Alla finestra di un edificio, per superstizione soprannominato ” Palazzo Degli spiriti”. Era un luogo che il barbone riconosceva, dove sapeva di essere stato molti anni prima. E, come era accaduto molti anni prima, cadeva. Cadeva nel vuoto. Cadeva mentre in un tempo distante qualcuno provava a salvarlo, a rianimarlo. Cadeva e ricordava.
Tutti i ricordi- fino ad allora negati- tornavano impetuosi dall’immondizia in cui li aveva lasciati, per precipitare con lui. Erano ricordi che bruciavano. Più dello stomaco. Più della morte.
C’era stata una casa e una famiglia: due genitori semplici e fratelli con cui giocare, con cui litigare. C’era stata una donna: ne aveva avute tante, ma lei era quella che più aveva amato baciare. Ora se ne ricordava anche il profumo. Era un odore buono, di fiori, di vita, d’amore. C’erano state due bambine. Le sue bambine, con i suoi stessi occhi di quel blu profondo e scuro. Bambine belle come l’aria, come l’acqua. In un’altra vita, poi, c’era stata lei: la piazza. La strada su cui era caduto. La strada che lo aveva nascosto e protetto. La strada su cui, adesso, moriva. Moriva mentre nel sogno toccava l’asfalto, e come in passato ne risentiva il sapore di sporco, il dolore del buio.
Lontano, in una sala operatoria, i medici rassegnati ascoltarono, in un sospiro, la sua ultima storia. “Mi chiamo Antonio. Sono un barone barbone. Venni al mondo non troppo tempo fa, con un tetto sulla testa, e ora, sotto il cielo muoio. Muoio, ma non me ne vado.

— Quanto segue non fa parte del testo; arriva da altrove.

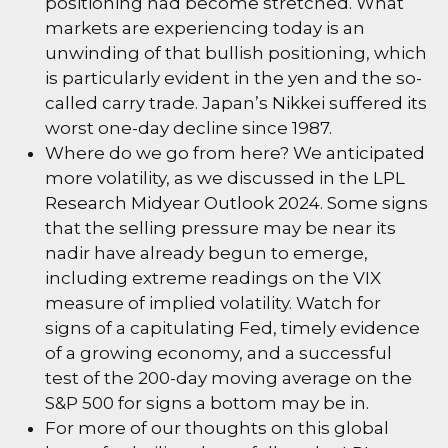
positioning had become stretched. What
markets are experiencing today is an
unwinding of that bullish positioning, which
is particularly evident in the yen and the so-
called carry trade. Japan’s Nikkei suffered its
worst one-day decline since 1987.
Where do we go from here? We anticipated
more volatility, as we discussed in the
LPL
Research Midyear Outlook 2024
. Some signs
that the selling pressure may be near its
nadir have already begun to emerge,
including extreme readings on the VIX
measure of implied volatility. Watch for
signs of a capitulating Fed, timely evidence
of a growing economy, and a successful
test of the 200-day moving average on the
S&P 500 for signs a bottom may be in.
For more of our thoughts on this global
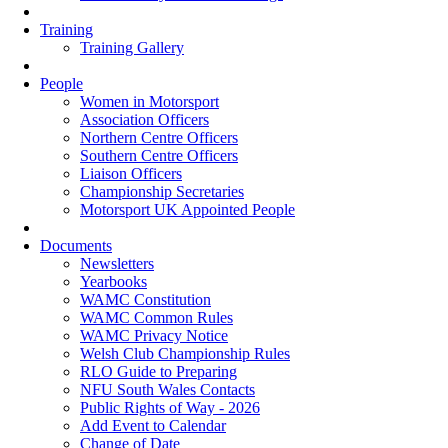
Training
Training Gallery
People
Women in Motorsport
Association Officers
Northern Centre Officers
Southern Centre Officers
Liaison Officers
Championship Secretaries
Motorsport UK Appointed People
Documents
Newsletters
Yearbooks
WAMC Constitution
WAMC Common Rules
WAMC Privacy Notice
Welsh Club Championship Rules
RLO Guide to Preparing
NFU South Wales Contacts
Public Rights of Way - 2026
Add Event to Calendar
Change of Date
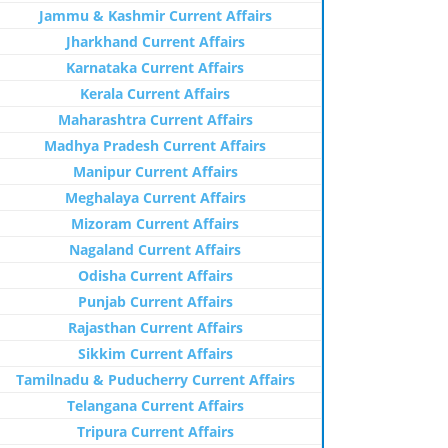
Jammu & Kashmir Current Affairs
Jharkhand Current Affairs
Karnataka Current Affairs
Kerala Current Affairs
Maharashtra Current Affairs
Madhya Pradesh Current Affairs
Manipur Current Affairs
Meghalaya Current Affairs
Mizoram Current Affairs
Nagaland Current Affairs
Odisha Current Affairs
Punjab Current Affairs
Rajasthan Current Affairs
Sikkim Current Affairs
Tamilnadu & Puducherry Current Affairs
Telangana Current Affairs
Tripura Current Affairs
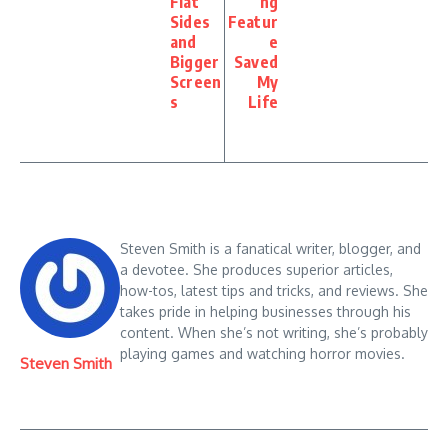
Flat
ng
Sides
Featur
and
e
Bigger
Saved
Screen
My
s
Life
Steven Smith is a fanatical writer, blogger, and
a devotee. She produces superior articles,
how-tos, latest tips and tricks, and reviews. She
takes pride in helping businesses through his
content. When she’s not writing, she’s probably
playing games and watching horror movies.
Steven Smith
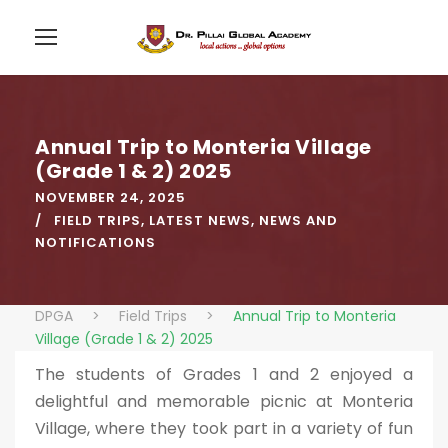
Annual Trip to Monteria Village
(Grade 1 & 2) 2025
NOVEMBER 24, 2025
FIELD TRIPS
,
LATEST NEWS
,
NEWS AND
NOTIFICATIONS
DPGA
>
Field Trips
>
Annual Trip to Monteria
Village (Grade 1 & 2) 2025
The students of Grades 1 and 2 enjoyed a
delightful and memorable picnic at Monteria
Village, where they took part in a variety of fun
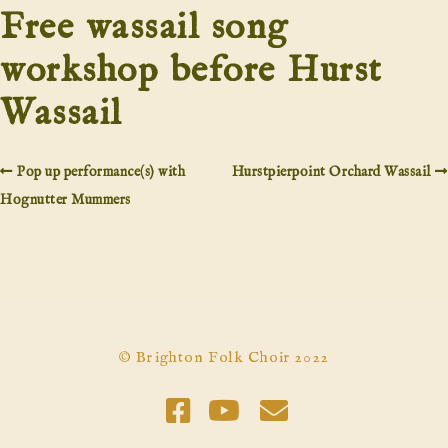
Free wassail song
workshop before Hurst
Wassail
Pop up performance(s) with
Hurstpierpoint Orchard Wassail
Hognutter Mummers
© Brighton Folk Choir 2022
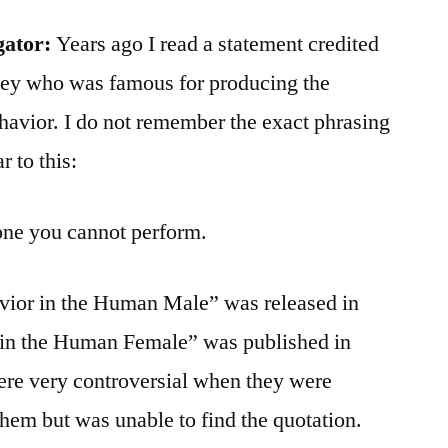
gator:
Years ago I read a statement credited
nsey who was famous for producing the
havior. I do not remember the exact phrasing
r to this:
 one you cannot perform.
vior in the Human Male” was released in
 in the Human Female” was published in
ere very controversial when they were
them but was unable to find the quotation.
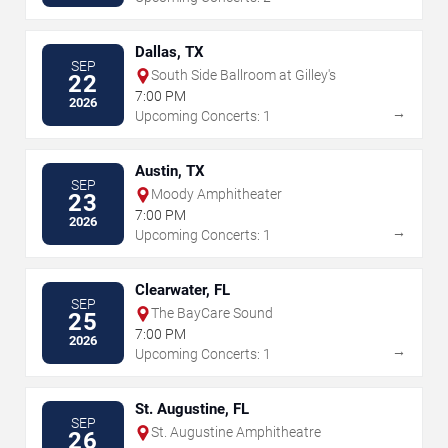
Dallas, TX
SEP
South Side Ballroom at Gilley's
22
7:00 PM
2026
→
Upcoming Concerts: 1
Austin, TX
SEP
Moody Amphitheater
23
7:00 PM
2026
→
Upcoming Concerts: 1
Clearwater, FL
SEP
The BayCare Sound
25
7:00 PM
2026
→
Upcoming Concerts: 1
St. Augustine, FL
SEP
St. Augustine Amphitheatre
26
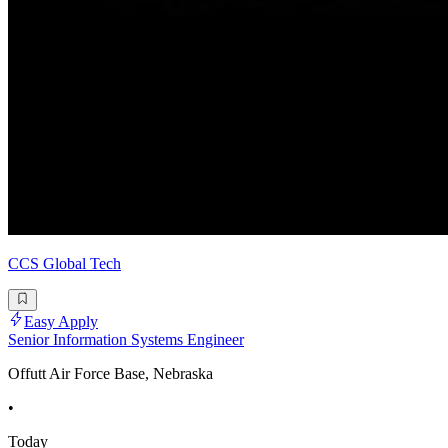
CCS Global Tech
Easy Apply
Senior Information Systems Engineer
Offutt Air Force Base, Nebraska
•
Today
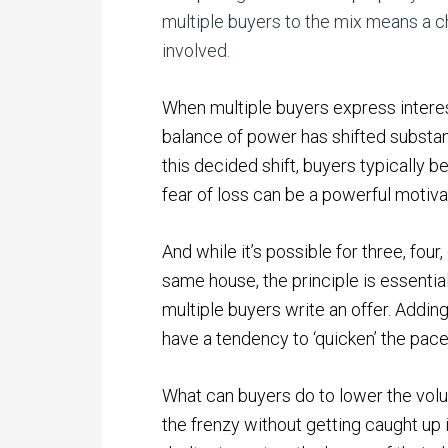
multiple buyers to the mix means a c
involved.
When multiple buyers express interest
balance of power has shifted substanti
this decided shift, buyers typicall
fear of loss can be a powerful motiva
And while it’s possible for three, fo
same house, the principle is essenti
multiple buyers write an offer. Addi
have a tendency to ‘quicken’ the pac
What can buyers do to lower the vol
the frenzy without getting caught up 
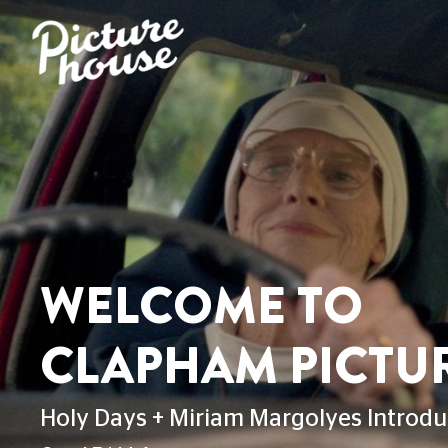
WELCOME TO
CLAPHAM PICTU
Holy Days + Miriam Margolyes Introdu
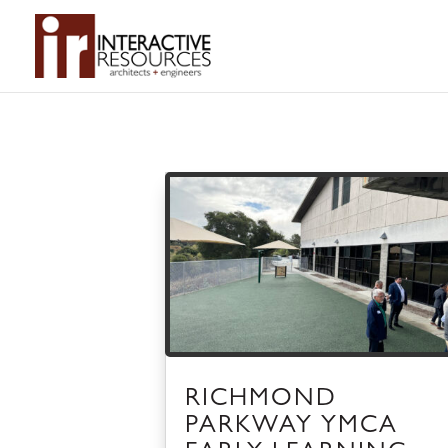
RICHMOND
PARKWAY YMCA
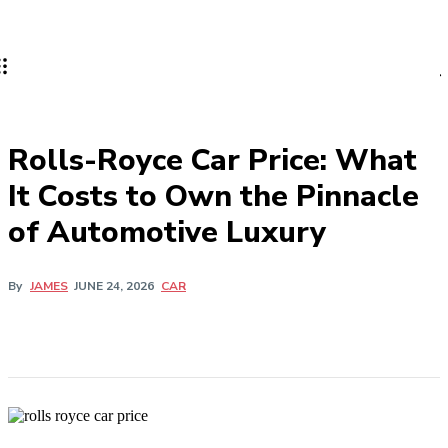
MOTORINKES
Rolls-Royce Car Price: What
It Costs to Own the Pinnacle
of Automotive Luxury
CAR
By
JAMES
JUNE 24, 2026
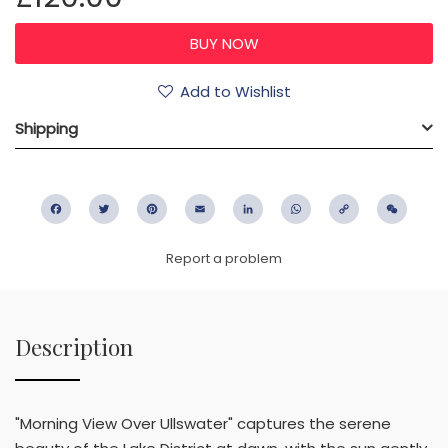
Add to Wishlist
Shipping
Facebook
Twitter
Pinterest
Email
LinkedIn
WhatsApp
Copy
WeC
Link
Report a problem
Description
"Morning View Over Ullswater" captures the serene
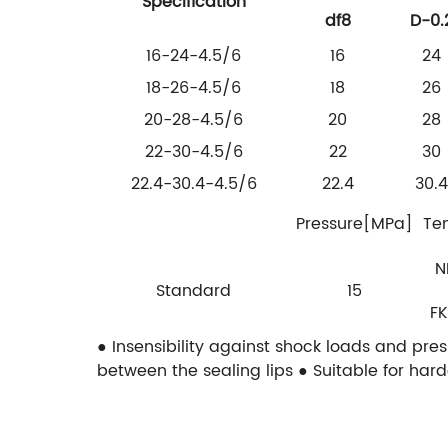
Specification
df8
D-0.
16-24-4.5/6
16
24
18-26-4.5/6
18
26
20-28-4.5/6
20
28
22-30-4.5/6
22
30
22.4-30.4-4.5/6
22.4
30.4
Pressure[MPa]
Te
N
Standard
15
FK
● Insensibility against shock loads and pre
between the sealing lips
● Suitable for har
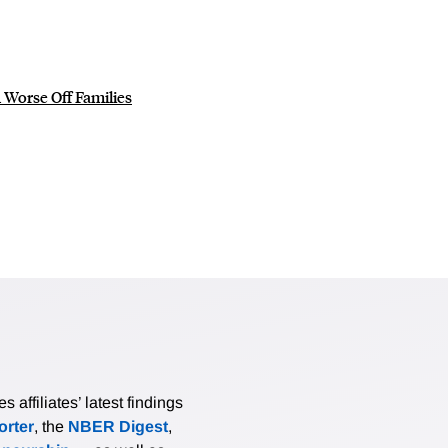
 Worse Off Families
affiliates’ latest findings
rter
, the
NBER Digest
,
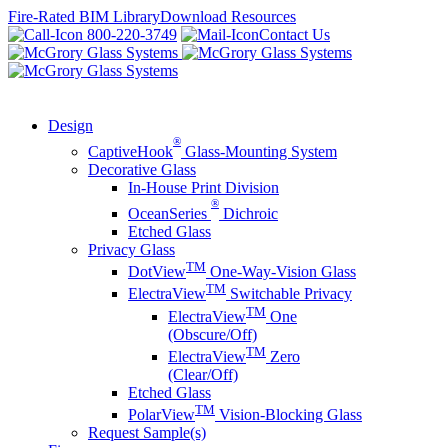
Skip
Fire-Rated BIM Library
Download Resources
to
800-220-3749
Contact Us
content
Design
®
CaptiveHook
Glass-Mounting System
Decorative Glass
In-House Print Division
®
OceanSeries
Dichroic
Etched Glass
Privacy Glass
TM
DotView
One-Way-Vision Glass
TM
ElectraView
Switchable Privacy
TM
ElectraView
One
(Obscure/Off)
TM
ElectraView
Zero
(Clear/Off)
Etched Glass
TM
PolarView
Vision-Blocking Glass
Request Sample(s)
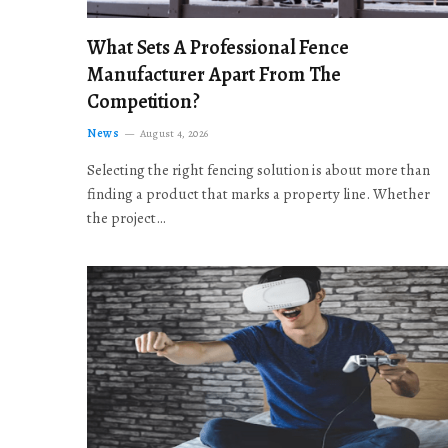
What Sets A Professional Fence
Manufacturer Apart From The
Competition?
News
August 4, 2026
Selecting the right fencing solution is about more than
finding a product that marks a property line. Whether
the project…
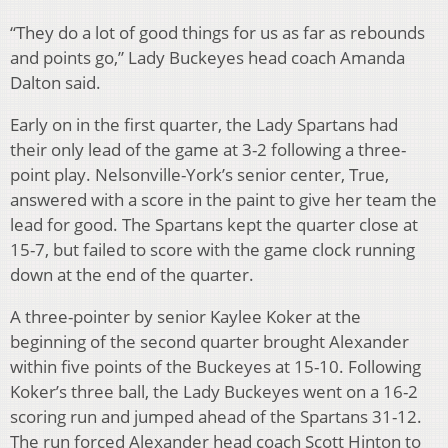
“They do a lot of good things for us as far as rebounds
and points go,” Lady Buckeyes head coach Amanda
Dalton said.
Early on in the first quarter, the Lady Spartans had
their only lead of the game at 3-2 following a three-
point play. Nelsonville-York’s senior center, True,
answered with a score in the paint to give her team the
lead for good. The Spartans kept the quarter close at
15-7, but failed to score with the game clock running
down at the end of the quarter.
A three-pointer by senior Kaylee Koker at the
beginning of the second quarter brought Alexander
within five points of the Buckeyes at 15-10. Following
Koker’s three ball, the Lady Buckeyes went on a 16-2
scoring run and jumped ahead of the Spartans 31-12.
The run forced Alexander head coach Scott Hinton to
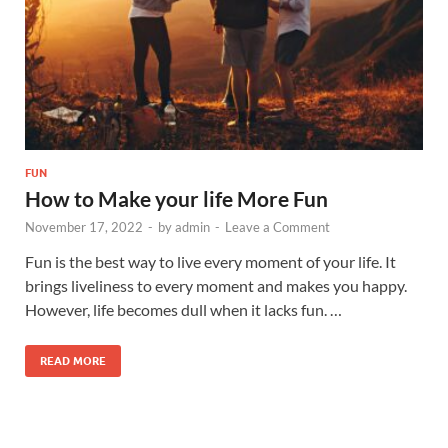
FUN
How to Make your life More Fun
November 17, 2022
-
by
admin
-
Leave a Comment
Fun is the best way to live every moment of your life. It
brings liveliness to every moment and makes you happy.
However, life becomes dull when it lacks fun. …
READ MORE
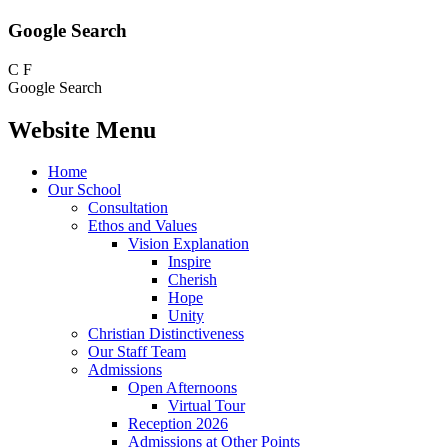
Google Search
C
F
Google Search
Website Menu
Home
Our School
Consultation
Ethos and Values
Vision Explanation
Inspire
Cherish
Hope
Unity
Christian Distinctiveness
Our Staff Team
Admissions
Open Afternoons
Virtual Tour
Reception 2026
Admissions at Other Points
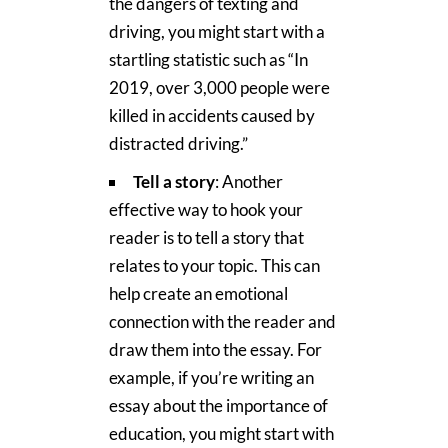
the dangers of texting and
driving, you might start with a
startling statistic such as “In
2019, over 3,000 people were
killed in accidents caused by
distracted driving.”
Tell a story
: Another
effective way to hook your
reader is to tell a story that
relates to your topic. This can
help create an emotional
connection with the reader and
draw them into the essay. For
example, if you’re writing an
essay about the importance of
education, you might start with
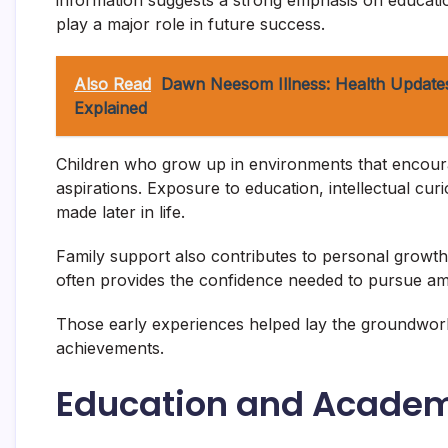
information suggests a strong emphasis on educat
play a major role in future success.
Also Read
Dawn Neesom Illness: Health Updates
Explained
Children who grow up in environments that encourag
aspirations. Exposure to education, intellectual curi
made later in life.
Family support also contributes to personal growt
often provides the confidence needed to pursue amb
Those early experiences helped lay the groundwor
achievements.
Education and Acade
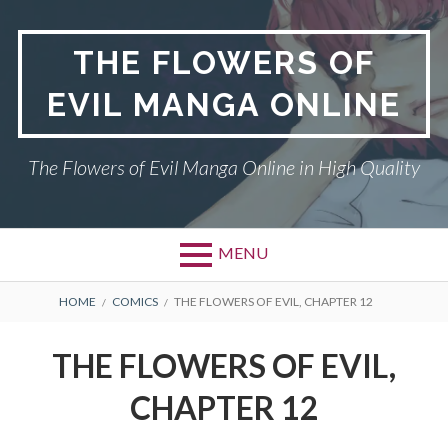
Skip
to
THE FLOWERS OF
content
EVIL MANGA ONLINE
The Flowers of Evil Manga Online in High Quality
MENU
BREADCRUMBS
HOME
COMICS
THE FLOWERS OF EVIL, CHAPTER 12
THE FLOWERS OF EVIL,
CHAPTER 12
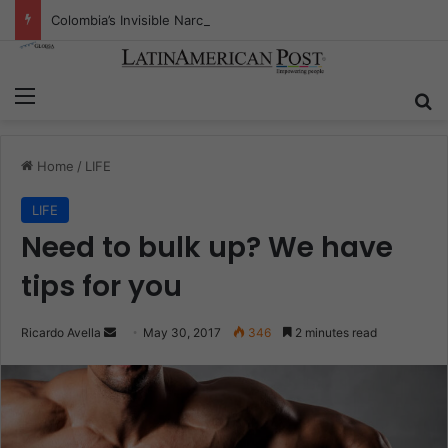
Colombia’s Invisible Narcos: The Secret War Over Truth, Power, and the New Drug Economy
Menu
S
Home
/
LIFE
LIFE
Need to bulk up? We have
tips for you
Ricardo Avella
S
May 30, 2017
346
2 minutes read
e
n
d
a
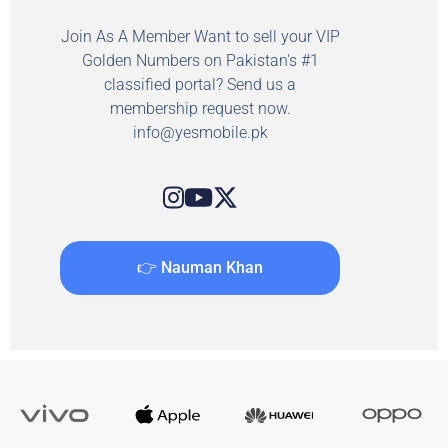
Join As A Member Want to sell your VIP
Golden Numbers on Pakistan's #1
classified portal? Send us a
membership request now.
info@yesmobile.pk
👉 Nauman Khan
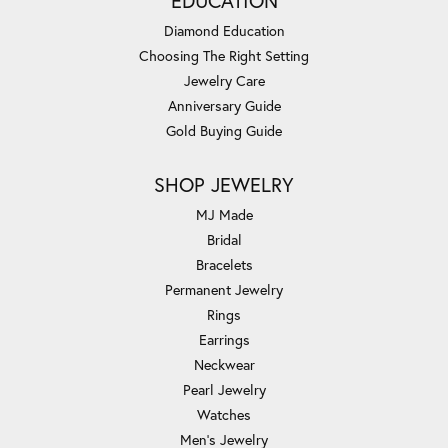
EDUCATION
Diamond Education
Choosing The Right Setting
Jewelry Care
Anniversary Guide
Gold Buying Guide
SHOP JEWELRY
MJ Made
Bridal
Bracelets
Permanent Jewelry
Rings
Earrings
Neckwear
Pearl Jewelry
Watches
Men's Jewelry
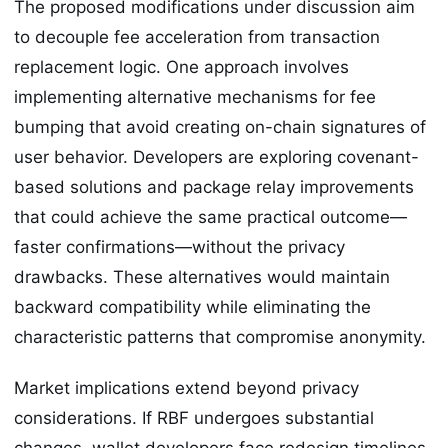
The proposed modifications under discussion aim
to decouple fee acceleration from transaction
replacement logic. One approach involves
implementing alternative mechanisms for fee
bumping that avoid creating on-chain signatures of
user behavior. Developers are exploring covenant-
based solutions and package relay improvements
that could achieve the same practical outcome—
faster confirmations—without the privacy
drawbacks. These alternatives would maintain
backward compatibility while eliminating the
characteristic patterns that compromise anonymity.
Market implications extend beyond privacy
considerations. If RBF undergoes substantial
changes, wallet developers face redesign timelines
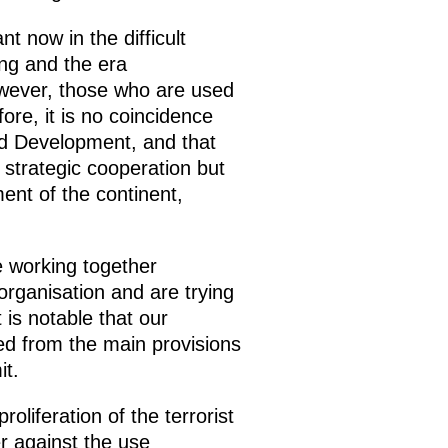
 now in the difficult
ing and the era
owever, those who are used
ore, it is no coincidence
nd Development, and that
 strategic cooperation but
ment of the continent,
re working together
 organisation and are trying
 is notable that our
ned from the main provisions
it.
oliferation of the terrorist
r against the use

Resterò nella sporcizia di questa città, decaduta come me. Resterò nei sampietrini che fanno inciampare le ragazze con i tacchi. Resterò come un’ombra della mia panchina di marmo. Sarò nel suono delle campane la domenica mattina e nella musica degli artisti di strada. Nelle pagine dei libri sfogliati a Port’Alba. Resterò tra i pulcinella fregati dal tempo. Nelle superstizioni, nelle storie ai turisti. Nella libertà che respirano gli studenti. Sarò il mare. Quel mare che in vita m’aveva bagnato gli occhi”.